Dans tous les cas, “la masse salariale est un enjeu central pour atteindre les objectifs des finances publiques”, relève la Cour, pour qui il vaut mieux “préserver des marges de manœuvre salariales pour conserver une fonction publique attractive”.Elle estime notamment que “l’enveloppe des mesures catégorielles de l’État peut difficilement être plus fortement réduite” et que le “reprofilage des carrières en rénovant les grilles est nécessaire, mais son rendement incertain”.
Augmenter la durée “effective” de travail :
“Meilleur ciblage de la Gipa”, “réforme des règles de calcul du minimum de traitement”, “rénovation des rémunérations accessoires et des régimes indemnitaires”… La Cour des comptes ne manque pas d’idées pour trouver des économies et s’interroge aussi sur les données statistiques sur le temps de travail et l’absentéisme, qu’elle juge “rares et peu fiables”.
“Le bilan du passage à 35 heures dans les trois fonctions publiques n’a d’ailleurs jamais été établi”, insiste-t-elle. Alors que les sages de la Rue Cambon relèvent que la durée effective de travail des fonctionnaires est “assez souvent inférieure à la durée légale”, ils estiment qu’“une augmentation du temps de travail effectif de 1 % (soit l’équivalent de la suppression de 2 jours de congés) permettrait de dégager une économie pour l’ensemble de la fonction publique de 700 millions d’euros”.

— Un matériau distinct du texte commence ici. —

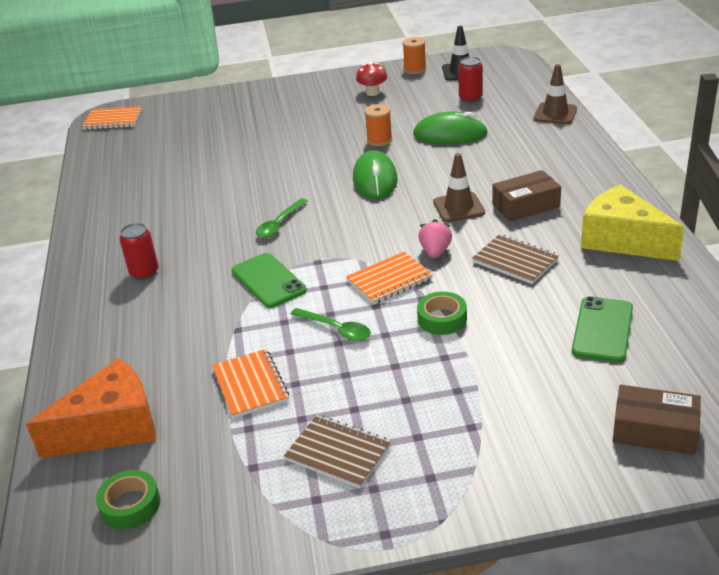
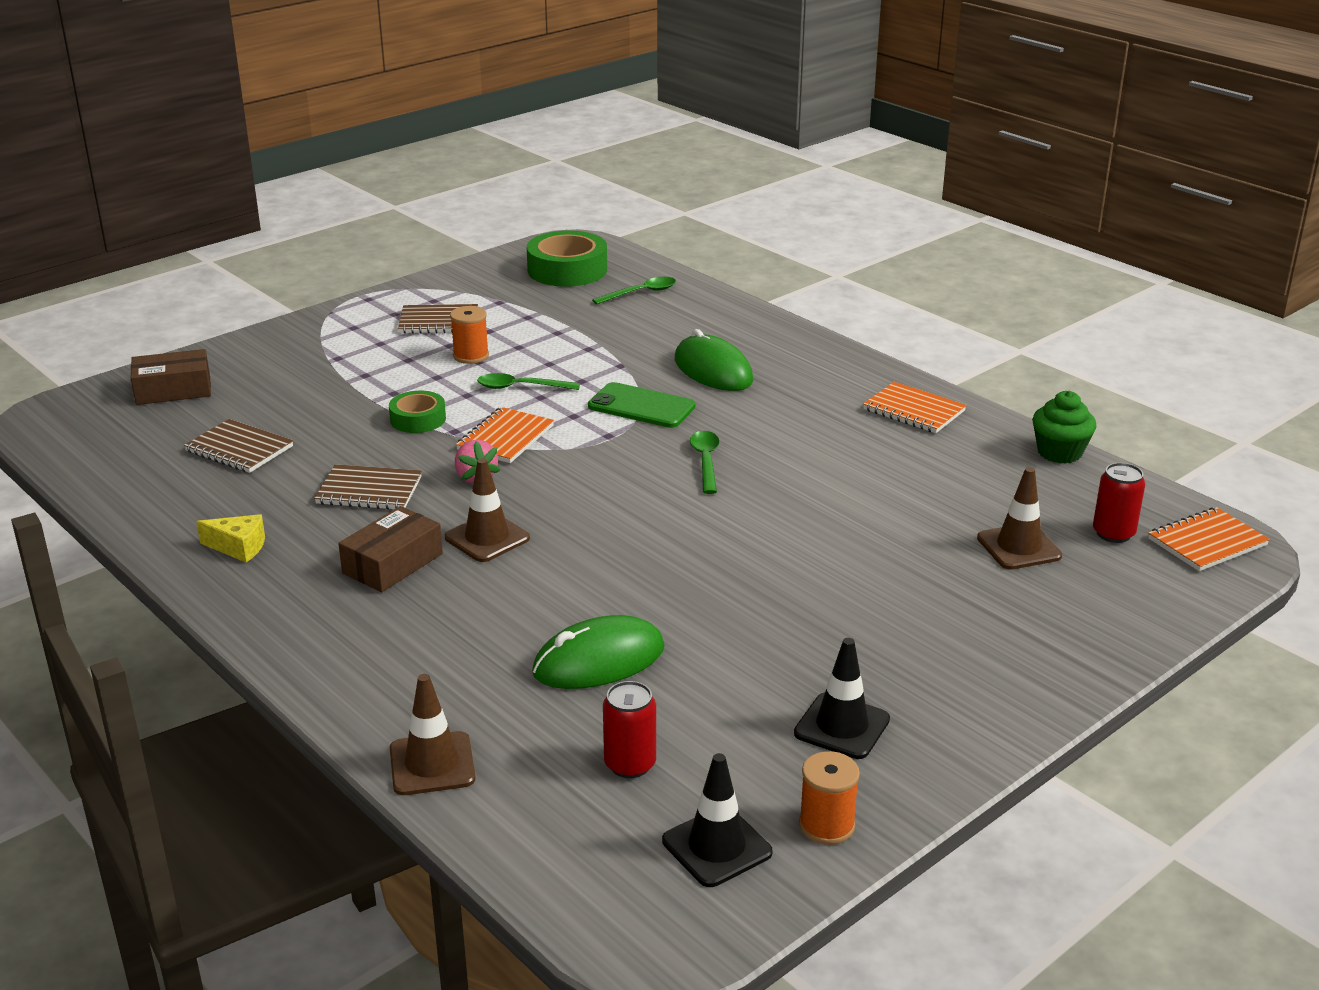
camera: 145 degrees right, 5 degrees down
(85, 177) = (1059, 452): none -> green cupcake
(111, 428) = (640, 293): orange cheese -> green spoon
(130, 505) = (567, 270): green tape -> green tape, size x1.73
(144, 272) = (789, 382): red can -> red can (1113, 533)
(194, 137) = (1019, 547): none -> brown traffic cone
(250, 385) = (557, 337): orange notebook -> orange notebook (914, 410)
(372, 93) = (842, 726): red mushroom -> black traffic cone
(375, 179) = (645, 549): green mouse -> green mouse (713, 370)
(379, 140) = (709, 617): orange spool -> orange spool (471, 356)
(602, 329) = (239, 449): green phone -> brown notebook
(622, 240) = (239, 547): yellow cheese -> yellow cheese, size x0.48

Collectivités et hôpitaux en ligne de mire :
Non seulement la masse salariale des fonctions publiques territoriale et hospitalière a beaucoup augmenté, mais ces administrations “appliquent parfois des règles de gestion moins strictes que l’État”, déplore la Rue Cambon.

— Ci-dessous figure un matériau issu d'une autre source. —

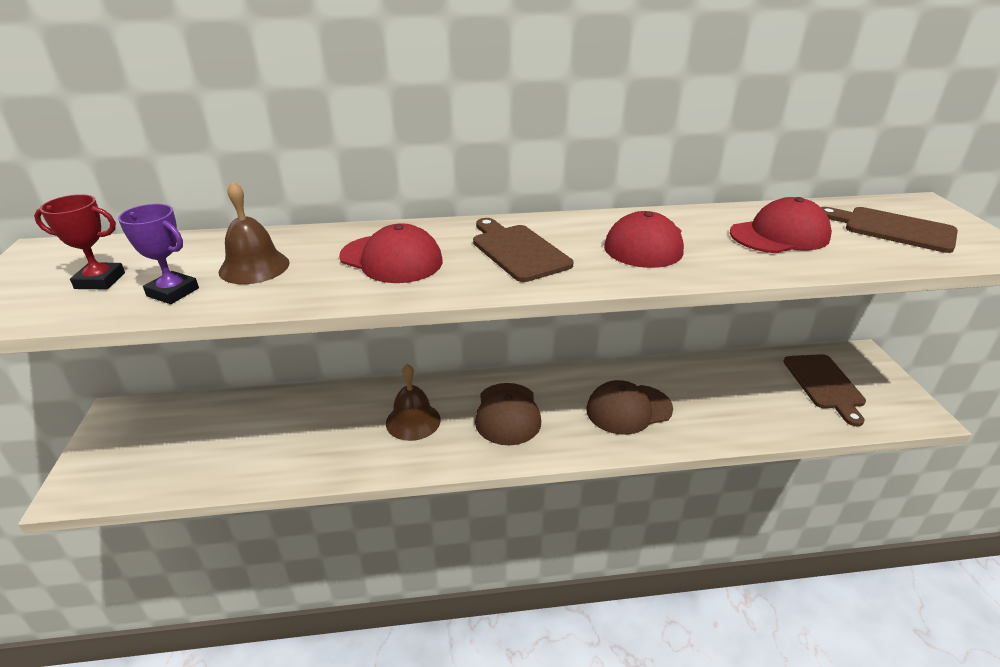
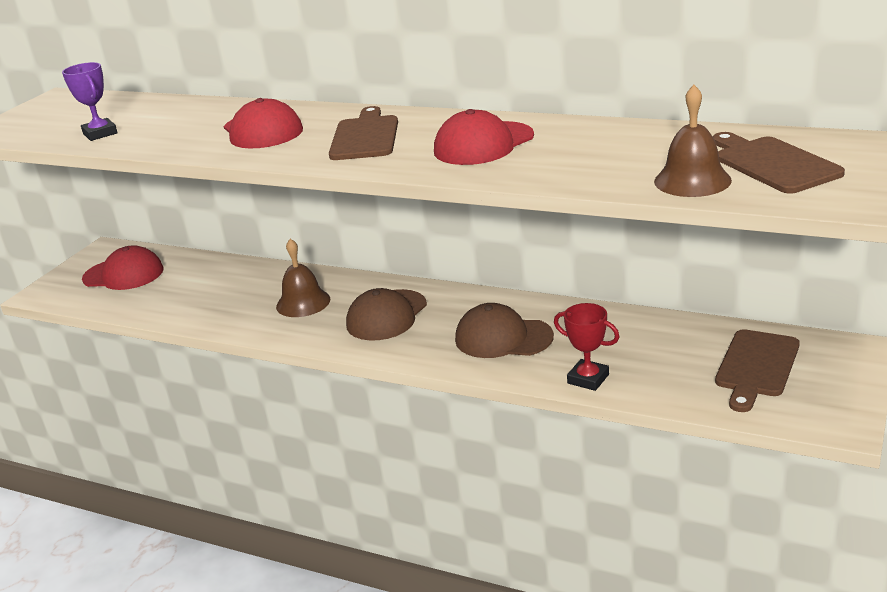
camera: 35 degrees right, 5 degrees down
(100, 281) = (69, 120): red trophy -> red trophy (588, 379)
(254, 267) = (166, 124): brown bell -> brown bell (692, 180)
(779, 235) = (630, 153): red cap -> red cap (123, 274)

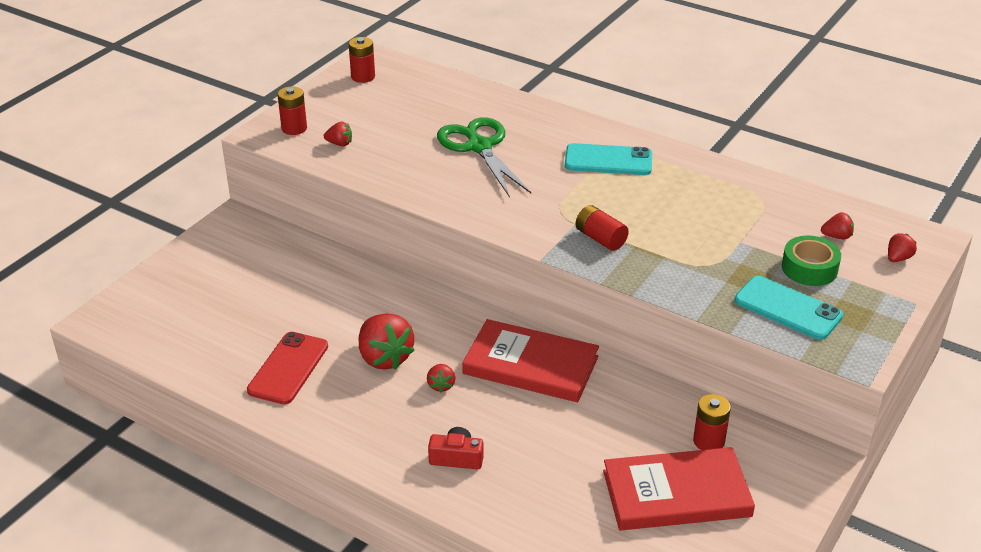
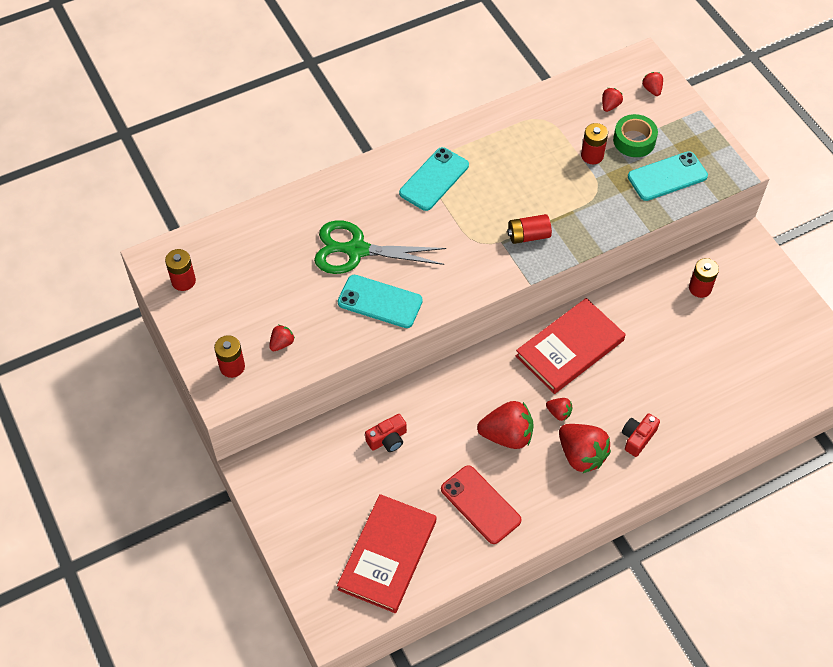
camera: 60 degrees left, 20 degrees up
(321, 282) = (387, 439): none -> red camera
(400, 420) = (581, 455): none -> red strawberry
(432, 178) = (380, 302): none -> turquoise phone
(676, 493) = (735, 331): red book -> red book (387, 555)
(753, 246) = (592, 155): none -> red battery

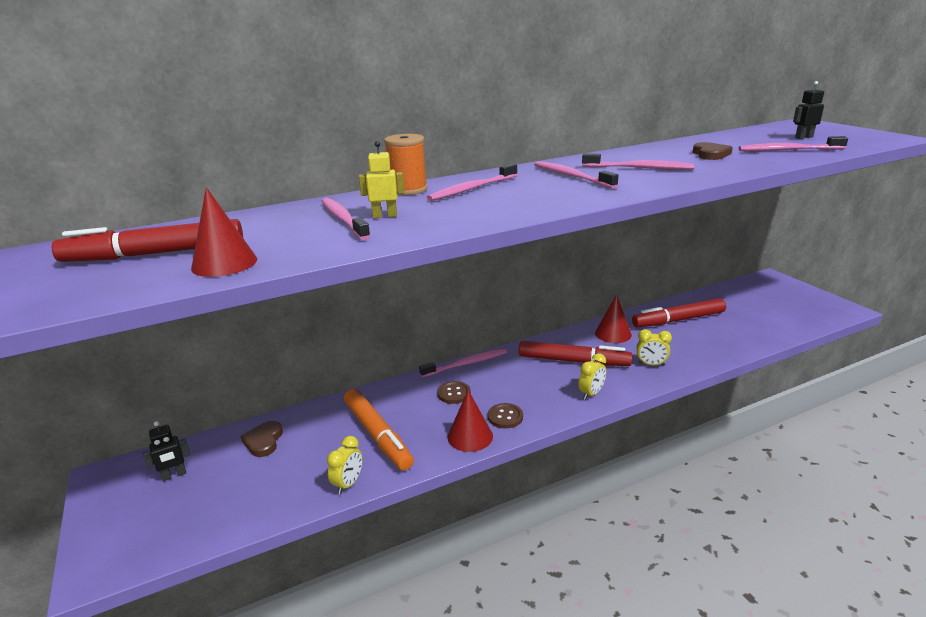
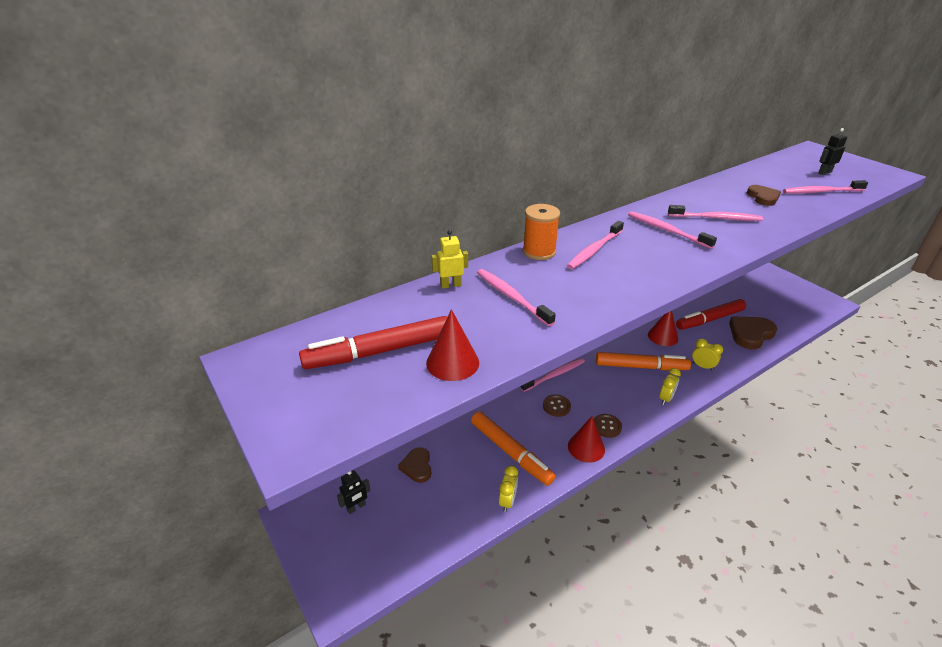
camera: 10 degrees left, 10 degrees up
(385, 216) = (544, 291): yellow robot -> yellow robot (450, 285)
(573, 361) = (641, 367): red marker -> orange marker
(651, 364) = (702, 366): yellow clock -> yellow clock turned 150 degrees counterclockwise
(725, 336) = (750, 334): none -> brown heart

“La Cour a par exemple constaté que dans de nombreuses collectivités locales, les avancements sont systématiquement accordés à l’ancienneté minimale, sans tenir compte de la manière de servir des agents”, pointe le rapport, qui évoque la possibilité d’un “gel temporaire des avancements”. Une mesure qui “peut s’avérer relativement inégalitaire entre fonctionnaires”, mais qui aurait “un impact budgétaire très important à court terme”. Elle évoque aussi “une plus grande sélectivité des investissements locaux” et une “politique d’achats mieux coordonnée entre intercommunalités et communes membres”.

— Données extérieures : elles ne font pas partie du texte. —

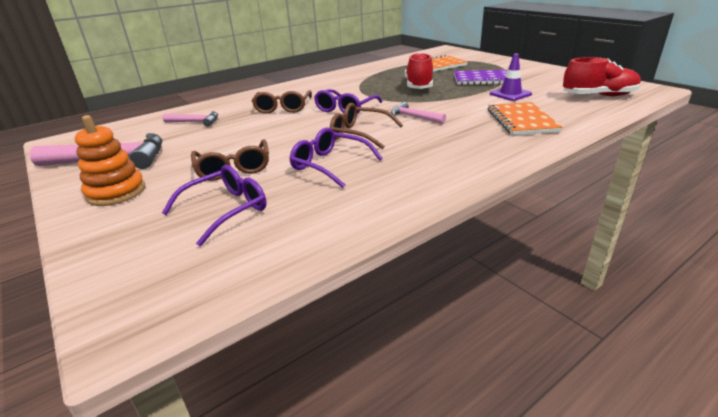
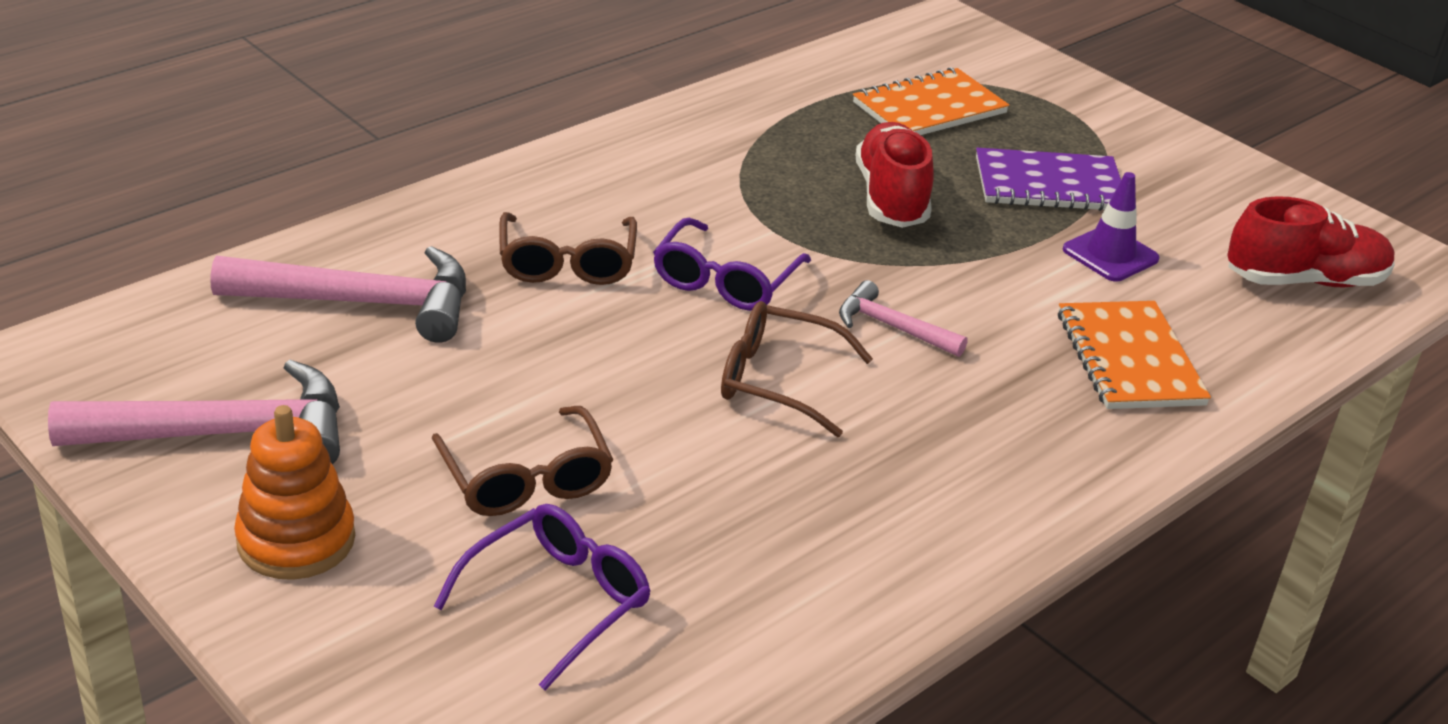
camera: 10 degrees left, 5 degrees up
(195, 122) = (362, 303): pink hammer -> pink hammer, size x1.85
(329, 165) = (733, 480): purple glasses -> none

Quant au secteur médico-social, la Cour des comptes y recense de multiples sources d’économies inexploitées. Le développement de la chirurgie ambulatoire, qui connaît en France “un retard persistant et important”, pourrait ainsi dégager 5 milliards d’euros d’économies. La mutualisation des plateaux médico-techniques, le regroupement des fonctions logistiques ou la dématérialisation des feuilles de soins sont autant de marges de réorganisation qui permettraient de diminuer les dépenses de gestion. Largement de quoi abonder les 50 milliards d’euros d’économies prévus à l’horizon 2017, si l’exécutif a le courage d’appliquer quelques-unes de ces recommandations.
Raphaël Moreaux
N.B : Qui contrôle la Cour des comptes ? En tant qu’institution supérieure de contrôle indépendante la Cour n’est pas soumise à un contrôle externe autre que le contrôle budgétaire du Parlement. Mais en tant qu’organe administratif, elle est soumise au contrôle a priori du ministère des finances.